Our last stop of the day was Pashupatinath - the most famous Hindu temple in Nepal.  It is a pilgrimage site for Hindus world wide.  There are buildings but it is also located around the Bagmati River - considered sacred and holy where Hindus can wash away sin.  It is one of the rivers that leads not the Ganges!   There were many people there  - some celebrating in the temple building (we were not allowed but could observe from a platform across the river) but also many mourners as there were at least three bodies arrive while we were there.  The ghat here is also the place to wash and prepare the dead for cremation.  We were encouraged to observe the rituals and ask questions and take photographs from a distance!  The cremation must be complete within 24 hours for death, so it is a quick process performed by families with the assistance of priests.  It takes a few hours for ashes which help finalise that part of the ceremony - the stand is then cleaned, ashes are then taken home for 13 days before returning for scattering in the river.  It was quite a moving ceremony - with heavy involvement for close family members washing and preparing the body and carrying it to its final resting place.  I was unsure beforehand about whether I wanted to observe but it was nothing like I thought.  It was extremely dignified and not at all gruesome.  While we say cremation on the Ganges Ghats - that was from a distance….these ones were much closer and we saw the intimate rituals that surround cremation - a very moving afternoon.  



Sunday, 29 March 2026

Group Dinners - Delhi and meeting the crew in Kathmandu

We left Varanasi by plane flying to Delhi for our last night on the Indian leg of the tour.   

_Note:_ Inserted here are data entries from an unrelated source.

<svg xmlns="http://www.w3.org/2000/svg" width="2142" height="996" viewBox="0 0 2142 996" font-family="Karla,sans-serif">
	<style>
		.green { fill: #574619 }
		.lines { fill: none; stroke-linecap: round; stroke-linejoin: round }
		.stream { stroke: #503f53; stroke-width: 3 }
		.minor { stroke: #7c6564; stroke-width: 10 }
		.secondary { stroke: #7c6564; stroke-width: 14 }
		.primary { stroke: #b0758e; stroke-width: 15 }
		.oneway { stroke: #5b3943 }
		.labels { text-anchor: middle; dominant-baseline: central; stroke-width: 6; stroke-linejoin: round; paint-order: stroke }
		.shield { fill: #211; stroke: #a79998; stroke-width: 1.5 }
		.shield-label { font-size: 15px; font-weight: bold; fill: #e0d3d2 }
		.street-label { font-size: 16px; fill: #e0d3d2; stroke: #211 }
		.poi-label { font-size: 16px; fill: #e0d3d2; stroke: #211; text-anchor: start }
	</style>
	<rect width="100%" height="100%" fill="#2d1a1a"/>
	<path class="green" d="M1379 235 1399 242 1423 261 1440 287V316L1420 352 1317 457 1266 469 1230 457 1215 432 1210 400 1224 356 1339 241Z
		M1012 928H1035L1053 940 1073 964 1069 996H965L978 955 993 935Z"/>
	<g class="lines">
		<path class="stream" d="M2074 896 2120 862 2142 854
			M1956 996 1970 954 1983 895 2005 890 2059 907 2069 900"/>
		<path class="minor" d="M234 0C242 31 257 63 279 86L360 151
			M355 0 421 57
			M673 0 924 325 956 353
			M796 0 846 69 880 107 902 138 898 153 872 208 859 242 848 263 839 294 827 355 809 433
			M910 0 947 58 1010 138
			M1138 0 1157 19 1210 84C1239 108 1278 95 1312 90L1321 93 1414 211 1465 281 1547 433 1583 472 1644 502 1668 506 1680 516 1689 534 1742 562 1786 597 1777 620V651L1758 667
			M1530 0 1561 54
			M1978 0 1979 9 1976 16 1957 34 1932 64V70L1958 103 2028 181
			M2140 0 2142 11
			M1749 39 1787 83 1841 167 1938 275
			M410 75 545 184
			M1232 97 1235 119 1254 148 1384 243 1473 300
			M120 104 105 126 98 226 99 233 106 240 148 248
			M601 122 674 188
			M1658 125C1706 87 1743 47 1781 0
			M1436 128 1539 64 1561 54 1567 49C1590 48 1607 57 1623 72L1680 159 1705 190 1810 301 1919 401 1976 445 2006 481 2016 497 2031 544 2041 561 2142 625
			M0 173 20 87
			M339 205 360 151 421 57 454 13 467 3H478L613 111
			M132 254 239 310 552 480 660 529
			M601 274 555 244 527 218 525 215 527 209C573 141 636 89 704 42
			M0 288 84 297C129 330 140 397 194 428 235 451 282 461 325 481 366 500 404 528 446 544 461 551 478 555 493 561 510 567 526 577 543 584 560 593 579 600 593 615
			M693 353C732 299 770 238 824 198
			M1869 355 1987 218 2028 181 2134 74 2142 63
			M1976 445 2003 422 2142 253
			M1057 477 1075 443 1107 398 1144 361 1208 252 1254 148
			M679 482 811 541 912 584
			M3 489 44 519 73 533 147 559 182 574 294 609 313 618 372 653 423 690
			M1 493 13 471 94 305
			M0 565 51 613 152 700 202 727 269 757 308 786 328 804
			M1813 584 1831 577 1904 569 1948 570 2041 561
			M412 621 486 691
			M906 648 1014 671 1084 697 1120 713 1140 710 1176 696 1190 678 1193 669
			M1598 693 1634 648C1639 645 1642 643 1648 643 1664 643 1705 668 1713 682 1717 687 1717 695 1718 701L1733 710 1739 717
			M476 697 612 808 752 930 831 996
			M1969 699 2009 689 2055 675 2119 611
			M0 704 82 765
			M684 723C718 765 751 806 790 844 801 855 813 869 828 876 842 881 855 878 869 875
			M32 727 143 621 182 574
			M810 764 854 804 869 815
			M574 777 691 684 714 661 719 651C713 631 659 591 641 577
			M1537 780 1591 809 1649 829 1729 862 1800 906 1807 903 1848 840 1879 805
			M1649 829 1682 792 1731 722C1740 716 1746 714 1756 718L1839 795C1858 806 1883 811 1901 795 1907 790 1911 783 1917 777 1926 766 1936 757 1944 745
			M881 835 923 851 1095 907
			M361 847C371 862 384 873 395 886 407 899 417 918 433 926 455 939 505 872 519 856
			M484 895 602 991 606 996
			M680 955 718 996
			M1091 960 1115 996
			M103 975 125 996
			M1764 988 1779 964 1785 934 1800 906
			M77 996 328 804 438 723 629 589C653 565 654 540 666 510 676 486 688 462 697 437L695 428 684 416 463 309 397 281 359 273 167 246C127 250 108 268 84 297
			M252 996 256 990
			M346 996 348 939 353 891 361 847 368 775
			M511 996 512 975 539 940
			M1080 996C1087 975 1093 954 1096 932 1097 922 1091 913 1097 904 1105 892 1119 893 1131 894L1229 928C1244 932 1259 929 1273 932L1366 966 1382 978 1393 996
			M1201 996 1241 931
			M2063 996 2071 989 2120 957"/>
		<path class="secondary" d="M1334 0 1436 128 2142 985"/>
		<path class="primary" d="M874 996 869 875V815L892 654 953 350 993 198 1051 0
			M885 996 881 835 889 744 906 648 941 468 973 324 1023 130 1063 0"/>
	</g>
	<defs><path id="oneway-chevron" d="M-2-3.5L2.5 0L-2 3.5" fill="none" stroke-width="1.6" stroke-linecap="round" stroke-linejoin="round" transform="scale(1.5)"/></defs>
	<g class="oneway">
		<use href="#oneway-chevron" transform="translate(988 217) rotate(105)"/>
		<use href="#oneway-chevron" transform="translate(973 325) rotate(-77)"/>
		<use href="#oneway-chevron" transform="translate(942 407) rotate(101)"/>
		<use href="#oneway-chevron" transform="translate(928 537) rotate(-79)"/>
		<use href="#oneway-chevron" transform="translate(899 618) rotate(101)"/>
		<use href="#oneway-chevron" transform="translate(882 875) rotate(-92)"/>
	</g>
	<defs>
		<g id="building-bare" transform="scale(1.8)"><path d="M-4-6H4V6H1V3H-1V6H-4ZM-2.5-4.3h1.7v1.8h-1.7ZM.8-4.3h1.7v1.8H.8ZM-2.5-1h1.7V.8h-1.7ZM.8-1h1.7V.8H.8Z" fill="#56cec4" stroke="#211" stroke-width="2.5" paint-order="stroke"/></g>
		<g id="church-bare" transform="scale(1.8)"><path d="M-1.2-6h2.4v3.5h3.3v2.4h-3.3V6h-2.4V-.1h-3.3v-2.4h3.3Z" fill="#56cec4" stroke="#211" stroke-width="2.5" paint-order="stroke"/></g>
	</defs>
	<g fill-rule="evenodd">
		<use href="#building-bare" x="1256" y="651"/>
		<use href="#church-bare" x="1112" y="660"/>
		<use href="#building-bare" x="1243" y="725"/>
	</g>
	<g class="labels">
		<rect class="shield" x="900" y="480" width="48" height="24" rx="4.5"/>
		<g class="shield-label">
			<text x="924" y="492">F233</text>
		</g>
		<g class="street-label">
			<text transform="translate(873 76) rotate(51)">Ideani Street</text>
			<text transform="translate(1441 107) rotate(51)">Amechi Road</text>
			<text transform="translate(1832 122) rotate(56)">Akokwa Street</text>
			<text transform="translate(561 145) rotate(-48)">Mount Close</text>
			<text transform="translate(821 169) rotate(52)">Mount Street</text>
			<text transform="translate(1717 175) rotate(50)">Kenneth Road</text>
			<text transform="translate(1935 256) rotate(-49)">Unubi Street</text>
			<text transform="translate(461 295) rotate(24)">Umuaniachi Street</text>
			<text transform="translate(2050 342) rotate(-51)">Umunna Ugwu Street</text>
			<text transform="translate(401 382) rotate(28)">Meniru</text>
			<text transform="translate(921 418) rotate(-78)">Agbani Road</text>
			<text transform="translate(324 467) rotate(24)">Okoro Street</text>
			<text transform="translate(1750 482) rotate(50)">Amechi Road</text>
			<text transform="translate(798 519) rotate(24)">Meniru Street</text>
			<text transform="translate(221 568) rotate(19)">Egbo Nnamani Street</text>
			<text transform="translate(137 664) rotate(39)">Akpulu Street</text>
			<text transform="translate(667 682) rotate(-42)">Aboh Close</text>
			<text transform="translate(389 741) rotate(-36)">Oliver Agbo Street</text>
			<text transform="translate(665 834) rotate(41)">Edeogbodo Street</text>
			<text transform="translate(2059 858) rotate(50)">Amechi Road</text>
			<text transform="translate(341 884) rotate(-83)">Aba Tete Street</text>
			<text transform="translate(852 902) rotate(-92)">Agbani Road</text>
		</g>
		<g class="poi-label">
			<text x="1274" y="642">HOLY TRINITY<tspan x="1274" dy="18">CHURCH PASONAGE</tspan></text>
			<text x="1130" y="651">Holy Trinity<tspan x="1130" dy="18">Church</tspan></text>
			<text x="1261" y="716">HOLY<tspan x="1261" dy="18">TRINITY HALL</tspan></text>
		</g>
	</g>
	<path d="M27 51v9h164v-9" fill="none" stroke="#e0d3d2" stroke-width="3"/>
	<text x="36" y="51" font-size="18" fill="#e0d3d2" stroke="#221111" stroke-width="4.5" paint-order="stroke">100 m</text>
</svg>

Dinner was in a restaurant that was housed in a building that was over 200 years old.  THey had restored and renovated it about 15 years ago and it was magnificent.  You can really see the Islamic influence on the architecture with arches and details and central courtyard which keeps the air flow and hence keeps things cool.  There were traditional dances and it was a set menu of  traditional Indian cuisine…I am still cautious and avoided the heavily spiced foods - just trying a mouthful!



 

We farewelled each other back at the hotel - Jack and Mai are off to Sri Lanka, Linda heading home to the US and Sam and Davey off to Chandigarh.

The next morning was a relatively early start with a 7.30 am pick up for a flight to Kathmandu on Indigo. Arriving at the hotel about 3, I had a quick bite and refresh before wandering the few blocks around the hotel to get in a little fresh air and exercise before meeting the next group at 6 pm.

It strikes me that the traffic is so much quieter than India…the driving behaviour is more considered and less frenetic.  There were traffic control police at major intersections controlling the traffic flow and while there was an occasion horn honking - nothing like the constant cacophony of India.  

Same electricians as India!

Kathmandu is one of the oldest continuously inhabited cities and is a hilly city from what I could tell.  The hotel, the Yak and Yeti, is housed in an old palace but has all the modern conveniences - I am in the new wing which appears purpose built.  

The new group consists of 6 women - aged 24 to me!  Judy and Lucy (mum and daughter) are English; Anina is Swiss from Zurich; Nikki and Alina are Indian Fijian with Nicki recently moving back to Fiji while Amina lives in Australia.  Our tour leader is Amit.  

The group dinner was a traditional Nepalese banquet - it strikes me as much less spicy and Amit advised there is little meat - only a little chicken with the rest of the food vegetables and rice.   We also tasted a local rice wine which would blow your socks off!